GaussNewton and LevenbergMarquardt on multidimensional arrays

[arunoruto]

I am currently trying to implement an inversion of Hapkes Anisotropic Multiple Scattering Approximation model. I implemented the AMSA code without problems and I am checking it against data obtained from a Matlab version of the code, so far so good! I even implemented a derivation function, which calculates the analytical derivation of the AMSA model.

Now I want to use those two functions to invert the model and obtain the albedo from a measured reflectance using a nonlinear least squares algorithm. This algorithm would have to go through each pixel and execute the least squares function to obtain the albedo and store it in an array. I did exactly that using a for-loop and so far it works, but it is reaaaaally slow. Here is the current implementation of the "inverted" model:

import jax
import jax.numpy as np
from jax.typing import ArrayLike
from jaxopt import GaussNewton, LevenbergMarquardt
from scipy.optimize import least_squares

from refmod.hapke import amsa
from refmod.hapke.amsa import amsa_derivative


def inverse_model(
    refl: ArrayLike,
    incidence_direction: ArrayLike,
    emission_direction: ArrayLike,
    surface_orientation: ArrayLike,
    phase_function: dict,
    b_n: ArrayLike,
    a_n: ArrayLike,
    roughness: float = 0,
    hs: float = 0,
    bs0: float = 0,
    hc: float = 0,
    bc0: float = 0,
) -> ArrayLike:
    albedo_recon = np.zeros_like(refl)
    s = np.prod(np.array(refl.shape))
    for k in range(s):
        print(f"{k / s* 100: .4f}%")  # if k % 20 == 0 else ""
        i = k % refl.shape[0]
        j = k // refl.shape[0]
        x0 = np.array([1 / 3])

        args = {
            "incidence_direction": incidence_direction[i, j, :],
            "emission_direction": emission_direction[i, j, :],
            "surface_orientation": surface_orientation[i, j, :],
            "phase_function": phase_function,
            "b_n": b_n,
            "a_n": a_n,
            "roughness": roughness,
            "hs": hs,
            "bs0": bs0,
            "hc": hc,
            "bc0": bc0,
            "refl_optimization": refl[i, j],
        }

        # lm = GaussNewton(
        lm = LevenbergMarquardt(
            residual_fun=amsa,
            # jac_fun=amsa_derivative,
            materialize_jac=True,
            # implicit_diff=False,
            # implicit_diff_solve=amsa_derivative,
            # jit=True,
        )
        lm_sol = lm.run(x0, **args).params
        albedo_recon = albedo_recon.at[i, j].set(lm_sol[0])
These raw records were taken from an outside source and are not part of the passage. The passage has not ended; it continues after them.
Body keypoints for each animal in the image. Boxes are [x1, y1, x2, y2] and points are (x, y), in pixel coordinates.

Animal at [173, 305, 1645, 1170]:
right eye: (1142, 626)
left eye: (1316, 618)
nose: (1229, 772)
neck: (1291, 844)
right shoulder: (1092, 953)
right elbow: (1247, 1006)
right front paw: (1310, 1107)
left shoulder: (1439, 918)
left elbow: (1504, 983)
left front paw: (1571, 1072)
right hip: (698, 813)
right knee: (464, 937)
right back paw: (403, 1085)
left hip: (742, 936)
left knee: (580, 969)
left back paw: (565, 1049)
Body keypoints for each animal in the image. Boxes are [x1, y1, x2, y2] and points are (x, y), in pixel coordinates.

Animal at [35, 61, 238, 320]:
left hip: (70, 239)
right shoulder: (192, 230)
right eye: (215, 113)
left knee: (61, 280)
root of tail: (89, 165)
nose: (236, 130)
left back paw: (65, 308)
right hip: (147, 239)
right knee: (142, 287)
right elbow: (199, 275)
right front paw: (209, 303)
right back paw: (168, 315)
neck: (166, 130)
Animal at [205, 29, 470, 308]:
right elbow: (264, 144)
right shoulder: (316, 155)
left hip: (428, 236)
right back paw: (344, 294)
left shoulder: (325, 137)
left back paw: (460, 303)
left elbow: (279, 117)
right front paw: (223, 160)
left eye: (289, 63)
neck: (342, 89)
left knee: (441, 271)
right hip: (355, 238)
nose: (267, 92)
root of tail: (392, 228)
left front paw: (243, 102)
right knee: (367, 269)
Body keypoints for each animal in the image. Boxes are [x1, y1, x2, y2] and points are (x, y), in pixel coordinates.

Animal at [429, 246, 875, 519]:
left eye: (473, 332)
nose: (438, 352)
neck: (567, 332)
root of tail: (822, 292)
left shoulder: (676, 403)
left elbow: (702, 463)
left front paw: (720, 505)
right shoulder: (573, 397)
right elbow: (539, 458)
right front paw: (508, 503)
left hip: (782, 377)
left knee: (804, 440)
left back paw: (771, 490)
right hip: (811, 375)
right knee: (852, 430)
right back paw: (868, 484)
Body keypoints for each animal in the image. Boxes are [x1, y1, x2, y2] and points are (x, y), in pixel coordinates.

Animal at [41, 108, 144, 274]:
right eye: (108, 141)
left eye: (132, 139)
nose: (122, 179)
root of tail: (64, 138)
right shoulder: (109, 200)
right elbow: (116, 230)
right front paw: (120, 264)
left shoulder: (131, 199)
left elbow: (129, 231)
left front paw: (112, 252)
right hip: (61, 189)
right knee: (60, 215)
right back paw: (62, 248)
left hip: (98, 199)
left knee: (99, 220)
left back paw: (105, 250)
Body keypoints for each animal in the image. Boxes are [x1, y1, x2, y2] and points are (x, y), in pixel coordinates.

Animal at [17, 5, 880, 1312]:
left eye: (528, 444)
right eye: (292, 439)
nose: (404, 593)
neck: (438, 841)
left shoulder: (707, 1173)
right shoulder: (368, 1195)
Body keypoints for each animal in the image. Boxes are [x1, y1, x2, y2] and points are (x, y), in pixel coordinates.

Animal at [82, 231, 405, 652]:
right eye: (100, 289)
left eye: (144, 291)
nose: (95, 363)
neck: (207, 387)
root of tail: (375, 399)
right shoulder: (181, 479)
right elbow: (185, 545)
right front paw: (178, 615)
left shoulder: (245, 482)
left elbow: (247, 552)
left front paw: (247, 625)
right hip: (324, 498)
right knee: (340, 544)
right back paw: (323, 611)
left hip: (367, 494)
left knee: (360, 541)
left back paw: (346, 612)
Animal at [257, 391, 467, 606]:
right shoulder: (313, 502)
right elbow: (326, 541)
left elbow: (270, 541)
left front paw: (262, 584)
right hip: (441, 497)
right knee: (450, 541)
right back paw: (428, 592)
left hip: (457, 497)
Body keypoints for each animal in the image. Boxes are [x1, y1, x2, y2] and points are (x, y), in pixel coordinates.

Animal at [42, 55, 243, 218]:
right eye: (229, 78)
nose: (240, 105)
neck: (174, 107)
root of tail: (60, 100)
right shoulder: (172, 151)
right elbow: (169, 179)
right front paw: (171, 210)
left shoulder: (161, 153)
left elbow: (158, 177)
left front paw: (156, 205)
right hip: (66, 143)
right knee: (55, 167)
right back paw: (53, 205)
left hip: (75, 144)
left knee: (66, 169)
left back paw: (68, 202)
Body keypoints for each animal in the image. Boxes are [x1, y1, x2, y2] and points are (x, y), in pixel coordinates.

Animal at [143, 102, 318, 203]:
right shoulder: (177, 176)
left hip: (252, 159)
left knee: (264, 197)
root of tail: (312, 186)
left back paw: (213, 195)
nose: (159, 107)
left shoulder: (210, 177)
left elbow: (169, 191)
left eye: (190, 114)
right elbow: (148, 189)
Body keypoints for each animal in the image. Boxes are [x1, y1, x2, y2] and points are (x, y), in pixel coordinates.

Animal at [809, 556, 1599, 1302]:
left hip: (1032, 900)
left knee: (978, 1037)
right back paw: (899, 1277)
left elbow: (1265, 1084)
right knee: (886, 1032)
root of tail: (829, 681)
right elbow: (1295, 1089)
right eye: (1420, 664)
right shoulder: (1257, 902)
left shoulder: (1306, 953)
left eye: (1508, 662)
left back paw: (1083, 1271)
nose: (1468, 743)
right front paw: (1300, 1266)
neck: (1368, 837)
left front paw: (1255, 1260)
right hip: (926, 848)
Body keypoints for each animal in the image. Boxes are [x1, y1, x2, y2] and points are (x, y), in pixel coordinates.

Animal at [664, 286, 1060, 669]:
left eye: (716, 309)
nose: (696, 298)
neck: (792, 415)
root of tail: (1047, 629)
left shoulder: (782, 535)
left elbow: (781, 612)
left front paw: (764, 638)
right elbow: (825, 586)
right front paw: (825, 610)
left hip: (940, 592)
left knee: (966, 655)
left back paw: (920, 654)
        # res = least_squares(
        #     amsa,
        #     x0,
        #     jac=amsa_derivative,
        #     method="lm",
        #     kwargs=args,
        # )
        # albedo_recon = albedo_recon.at[i, j].set(res.x[0])
        # x0 = res.x

    return albedo_recon

I am testing both scipy's least_squares and GN and LM from jaxopt. In this setup, scipy's least_squares wins.

Here are the runtimes across a 11x11 patch:

scipy:
Inverse AMSA: Mean +- std dev: 1.17 sec +- 0.03 sec
LM:
Inverse AMSA: Mean +- std dev: 42.7 sec +- 0.5 sec

GN takes even longer, but funny enough, is much closer to the actual value in testing!

Clearly this is not going to cut it and I have to somehow get rid of that for-loop. Both amsa and amsa_derivative are jitted and can take vectors as arguments, and this works really great for calculating reflectances from albedo maps ( about 30ms for a 1500x1500 image). How would I approach it here? Can I somehow supply the image and tell it, to optimize along a certain axis?

Small disclaimer: if you ask yourself now "why does he use a nonlinear least squares approach and not a root finder algorithms?" you are certainly correct! For this example a roots function would also suffice. But in the future, the function will take multiple images into account and try to find an albedo that fits all of them (albedo is in this case a constant and does not depend on the viewing geometry).